___ Exercise text

Having a fun lunch at our favorite Mexican restaurant, when Kenny and I run into a couple of friends we hadn’t seen in years. After several minutes of “OMG, you look GREAT!” “Really? Your kids are HOW old??” and “Remember when we…” we decided to get together at our house the next night for dinner and a merry trip down memory lane through our high school years.
Kenny, of course, was manning the menu and the bbq’er, and he suggested I handle dessert. Getting into the spirit of “Welcome to our home,” I decided to bake something. Reassuring a panicked Hubs that I was referring to something like Slice-n-Bake cookies, we picked up a tube on the way home and I got to work.
Poured a glass of great Cabernet, found a cookie sheet, tore open the container, and happily began slicing. Popped a dough slice in my mouth, followed by a sip of wine, got Pandora rocking to a little Blake Shelton, popped back another dough slice, had another sip of wine, and hey, this is fun! Dance, pop, sip. Dance, pop, sip. By the time the oven preheat light went off, I was out of wine and cookie dough. Uh oh. Called out to Kenny that I needed more dough (“Can’t drive. Don’t ask”), so he returned shortly with a second tube. Somehow managing to get all the slices actually onto the cookie sheet (apparently one tube of cookie dough is my limit. Who knew?), I slid it into the oven and happily waited for my “homemade cookies” to bake.

______
___ Dataset

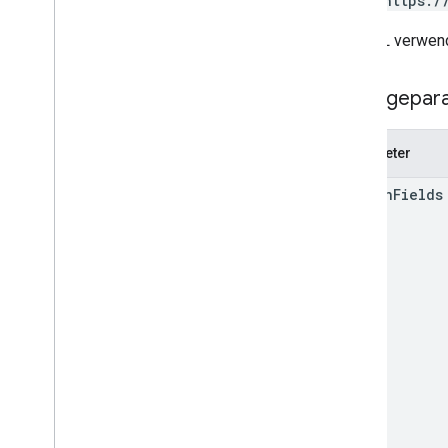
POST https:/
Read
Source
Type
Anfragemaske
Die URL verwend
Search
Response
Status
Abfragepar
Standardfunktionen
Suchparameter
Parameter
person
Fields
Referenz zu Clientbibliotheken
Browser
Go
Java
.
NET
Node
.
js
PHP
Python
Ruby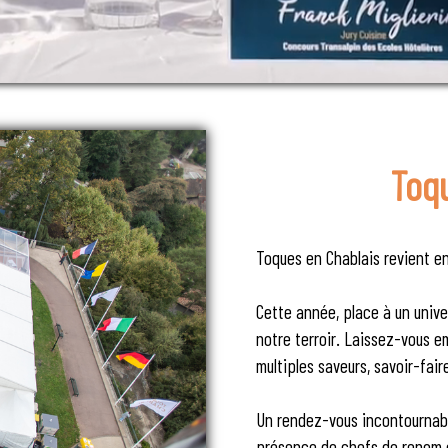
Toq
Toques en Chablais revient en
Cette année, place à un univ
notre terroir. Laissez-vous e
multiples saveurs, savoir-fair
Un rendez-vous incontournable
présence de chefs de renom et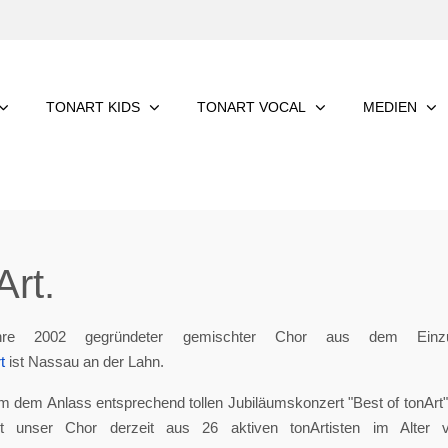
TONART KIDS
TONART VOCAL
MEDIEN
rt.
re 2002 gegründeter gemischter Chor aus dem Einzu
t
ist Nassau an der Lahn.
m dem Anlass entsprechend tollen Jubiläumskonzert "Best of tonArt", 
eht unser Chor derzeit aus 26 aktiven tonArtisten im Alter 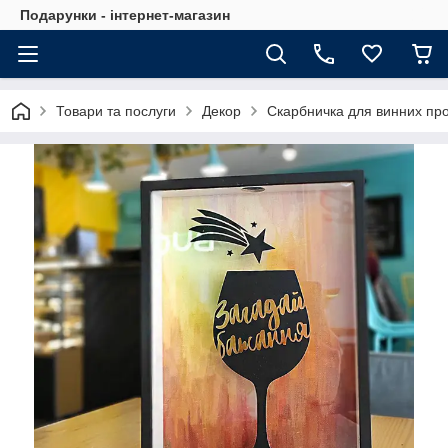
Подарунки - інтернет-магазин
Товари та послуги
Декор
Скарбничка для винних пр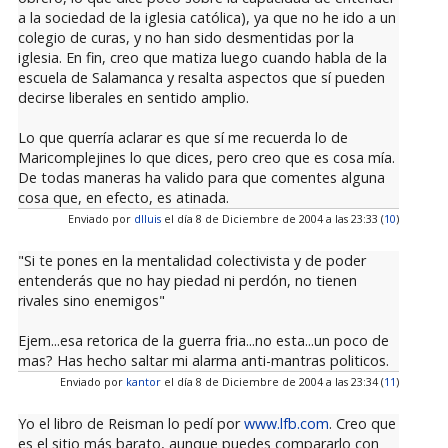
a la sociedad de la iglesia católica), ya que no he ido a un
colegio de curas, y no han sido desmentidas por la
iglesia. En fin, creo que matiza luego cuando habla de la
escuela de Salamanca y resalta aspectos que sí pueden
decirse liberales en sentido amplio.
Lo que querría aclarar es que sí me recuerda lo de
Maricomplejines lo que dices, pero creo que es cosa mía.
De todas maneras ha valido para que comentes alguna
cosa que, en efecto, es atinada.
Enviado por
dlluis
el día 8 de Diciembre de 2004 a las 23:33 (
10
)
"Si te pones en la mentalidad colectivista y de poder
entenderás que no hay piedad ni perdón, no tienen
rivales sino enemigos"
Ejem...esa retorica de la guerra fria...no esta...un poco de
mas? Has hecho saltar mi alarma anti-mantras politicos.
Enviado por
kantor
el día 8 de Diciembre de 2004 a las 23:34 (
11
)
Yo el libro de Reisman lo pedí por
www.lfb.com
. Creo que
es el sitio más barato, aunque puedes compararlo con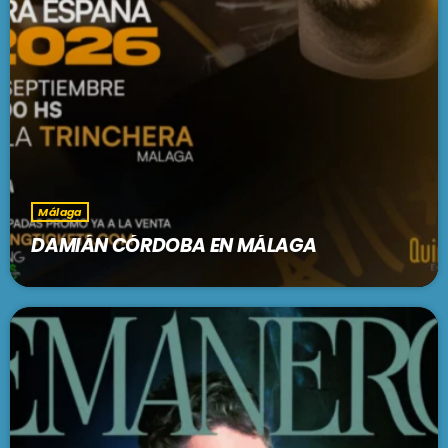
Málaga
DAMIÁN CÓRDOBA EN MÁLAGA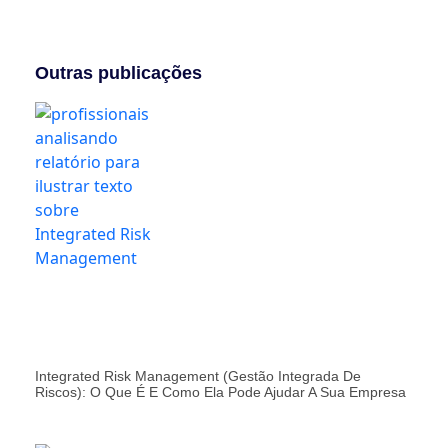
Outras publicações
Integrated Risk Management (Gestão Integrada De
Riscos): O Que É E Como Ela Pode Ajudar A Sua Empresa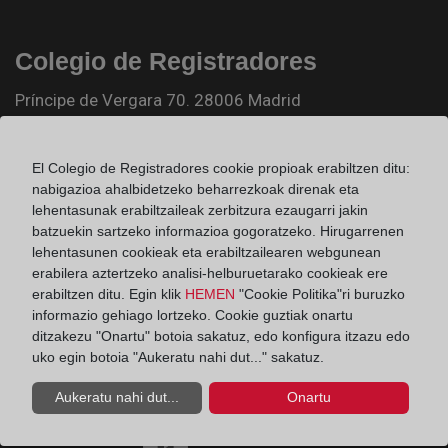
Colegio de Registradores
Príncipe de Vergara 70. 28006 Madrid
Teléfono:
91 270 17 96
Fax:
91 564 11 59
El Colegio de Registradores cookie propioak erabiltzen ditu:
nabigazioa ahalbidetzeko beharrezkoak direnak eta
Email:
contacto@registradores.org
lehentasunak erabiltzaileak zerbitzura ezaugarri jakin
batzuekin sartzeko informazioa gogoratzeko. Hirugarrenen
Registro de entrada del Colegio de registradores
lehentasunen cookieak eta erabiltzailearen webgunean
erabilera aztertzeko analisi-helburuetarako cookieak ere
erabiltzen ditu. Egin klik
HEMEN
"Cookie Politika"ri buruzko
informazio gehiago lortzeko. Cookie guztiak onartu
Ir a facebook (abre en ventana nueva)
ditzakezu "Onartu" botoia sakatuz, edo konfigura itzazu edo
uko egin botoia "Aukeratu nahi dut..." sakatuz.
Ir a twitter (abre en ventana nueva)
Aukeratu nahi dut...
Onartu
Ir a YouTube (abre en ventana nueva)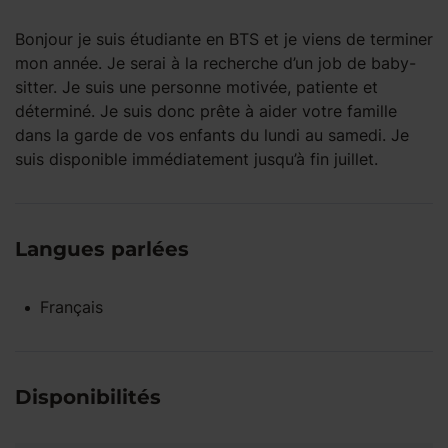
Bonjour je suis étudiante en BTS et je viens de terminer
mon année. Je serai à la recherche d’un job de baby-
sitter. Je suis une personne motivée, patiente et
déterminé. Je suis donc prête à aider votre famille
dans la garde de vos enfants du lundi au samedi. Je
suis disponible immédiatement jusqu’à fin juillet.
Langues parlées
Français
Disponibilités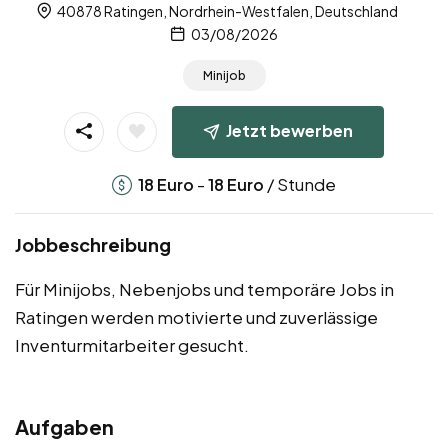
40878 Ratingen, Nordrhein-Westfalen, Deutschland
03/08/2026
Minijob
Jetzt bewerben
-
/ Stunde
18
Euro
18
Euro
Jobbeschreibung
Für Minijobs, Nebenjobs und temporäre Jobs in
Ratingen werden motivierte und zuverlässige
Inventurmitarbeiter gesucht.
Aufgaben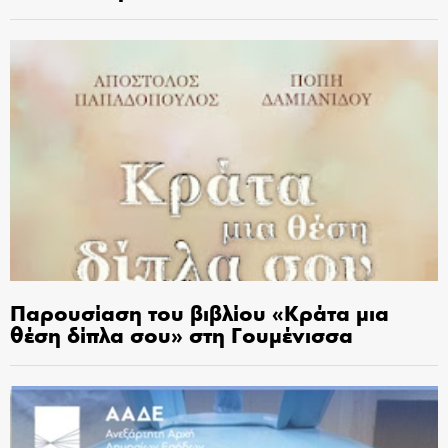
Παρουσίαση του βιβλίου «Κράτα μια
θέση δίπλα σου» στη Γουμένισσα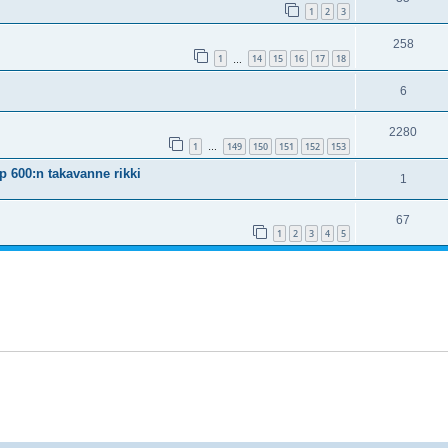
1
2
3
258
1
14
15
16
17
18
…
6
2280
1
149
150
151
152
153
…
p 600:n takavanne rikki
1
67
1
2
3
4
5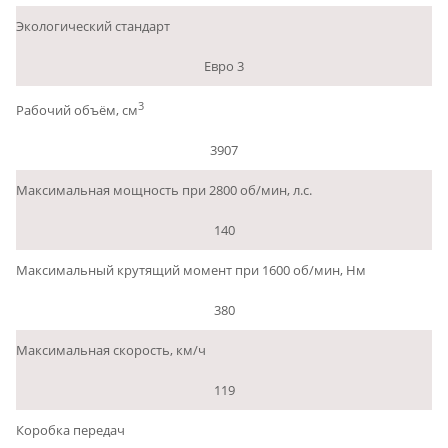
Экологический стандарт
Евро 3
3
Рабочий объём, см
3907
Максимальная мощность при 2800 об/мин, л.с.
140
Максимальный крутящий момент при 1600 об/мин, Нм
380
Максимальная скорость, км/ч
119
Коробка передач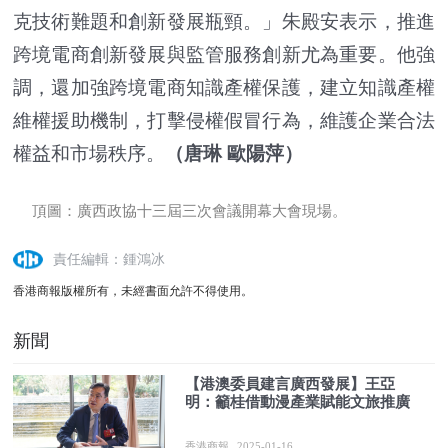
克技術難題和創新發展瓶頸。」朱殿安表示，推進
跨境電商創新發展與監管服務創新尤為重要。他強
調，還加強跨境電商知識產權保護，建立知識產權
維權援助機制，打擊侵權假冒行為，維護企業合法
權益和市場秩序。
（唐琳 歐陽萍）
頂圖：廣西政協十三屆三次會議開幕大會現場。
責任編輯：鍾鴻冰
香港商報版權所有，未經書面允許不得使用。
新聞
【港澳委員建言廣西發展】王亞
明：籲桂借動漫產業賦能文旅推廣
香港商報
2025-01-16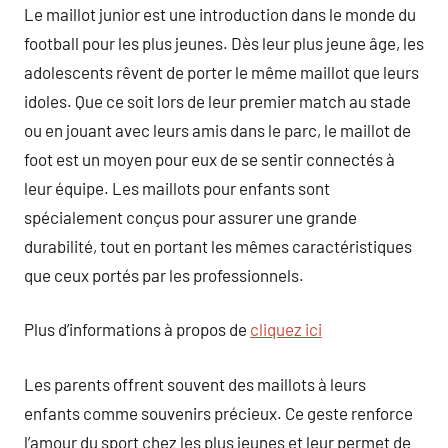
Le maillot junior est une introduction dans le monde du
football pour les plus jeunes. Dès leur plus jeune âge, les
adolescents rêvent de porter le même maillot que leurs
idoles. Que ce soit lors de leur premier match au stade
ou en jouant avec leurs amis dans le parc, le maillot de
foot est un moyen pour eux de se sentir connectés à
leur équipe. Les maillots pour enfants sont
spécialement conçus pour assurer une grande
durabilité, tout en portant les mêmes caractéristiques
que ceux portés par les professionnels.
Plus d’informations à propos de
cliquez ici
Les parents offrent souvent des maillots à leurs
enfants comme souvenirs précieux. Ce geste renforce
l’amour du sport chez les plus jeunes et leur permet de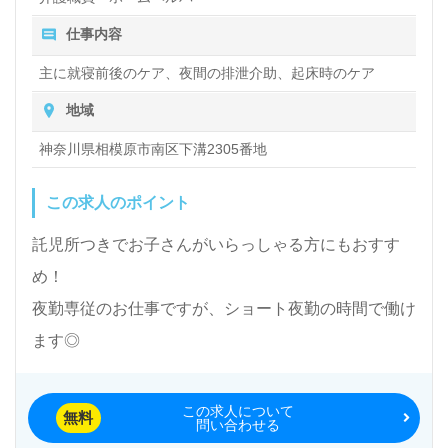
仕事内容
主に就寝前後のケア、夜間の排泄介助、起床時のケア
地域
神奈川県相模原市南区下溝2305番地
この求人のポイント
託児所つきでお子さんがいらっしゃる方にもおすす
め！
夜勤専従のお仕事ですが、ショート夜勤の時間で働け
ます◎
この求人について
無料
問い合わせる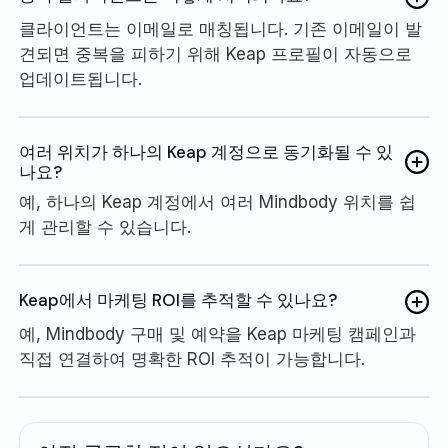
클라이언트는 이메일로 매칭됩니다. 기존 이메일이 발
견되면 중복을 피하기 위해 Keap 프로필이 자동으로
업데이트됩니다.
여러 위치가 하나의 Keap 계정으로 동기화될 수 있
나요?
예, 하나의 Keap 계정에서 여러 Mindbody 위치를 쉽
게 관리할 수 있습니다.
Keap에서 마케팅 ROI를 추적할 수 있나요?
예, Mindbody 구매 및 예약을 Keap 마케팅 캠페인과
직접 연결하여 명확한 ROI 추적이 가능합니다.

______

» What this exercise asks:
1. Translate this sentence from the cookie-baking story into Spanish: "Poured a glass of great Cabernet, found a cookie sheet, tore open the container, and happily began slicing."
2. In the cookie-baking story, list every remark quoted from the reunion with old friends at the Mexican restaurant.
3. Write the next part of the cookie-baking story, picking up after the cookies go into the oven.
The listing comes from a separate source, unrelated to the cookie-baking story.

» Responses by item number:
1. Me serví una copa de un excelente Cabernet, encontré una bandeja para galletas, abrí el envase de un tirón y empecé a cortar alegremente.

2.
- "OMG, you look GREAT!"
- "Really? Your kids are HOW old??"
- "Remember when we…"

3.
12 minutes later, I opened the oven door to find a dozen or so mushy-on-top, Chicago-charred on the bottom melted messes. WTH?? Kenny peeked into the oven and promptly dissolved into a fit of merriment, somehow managing to choke out, “Why is your rack on the bottom shelf? Cookies go in the middle of the oven.” I rifled through the garbage until I found the dough wrapper and demanded, “Show me where it says ‘Place on MIDDLE RACK.'” “It doesn’t, sweetie,” as he tried, unsuccessfully, to keep a straight face, “But I guess most people just kind of know this stuff.” Well, ouch.
Determined to contribute something to this dinner, I dumped my dozen hockey pucks into the garbage and searched for Plan B. Years ago, my mother (in a maternal flash of foresight about my future talents, or lack thereof) presented me with cookbook titled “5 Ingredients or Less.” I tore the kitchen apart until I found it, and looked up “Desserts.” Aha. Found a yummy sounding, E-Z Bake recipe for a bundt cake with glazed topping. Showed Kenny the picture (apparently the writers knew “bundt” was going to require a visual for anyone needing this particular cookbook), with instructions to get me that funny round pan, pre-mixed cinnamon balls, and a can of glaze (TWO recipes is one more than I want to deal with, so store-bought glaze it was going to be). Poured another glass of wine, turned up the music for some solo kitchen dancing, and waited for him to return.
THIS recipe was a piece of cake (ba ha!). Tore the little pre-made cinnaballs into pieces and stuffed them into the round pan. Decided the pan looked a little empty, so doubled up and packed them in good and tight. (If a little is good, a lot is BETTER.) Placed a damp rag over the top, and left it alone to do its thing until the next morning.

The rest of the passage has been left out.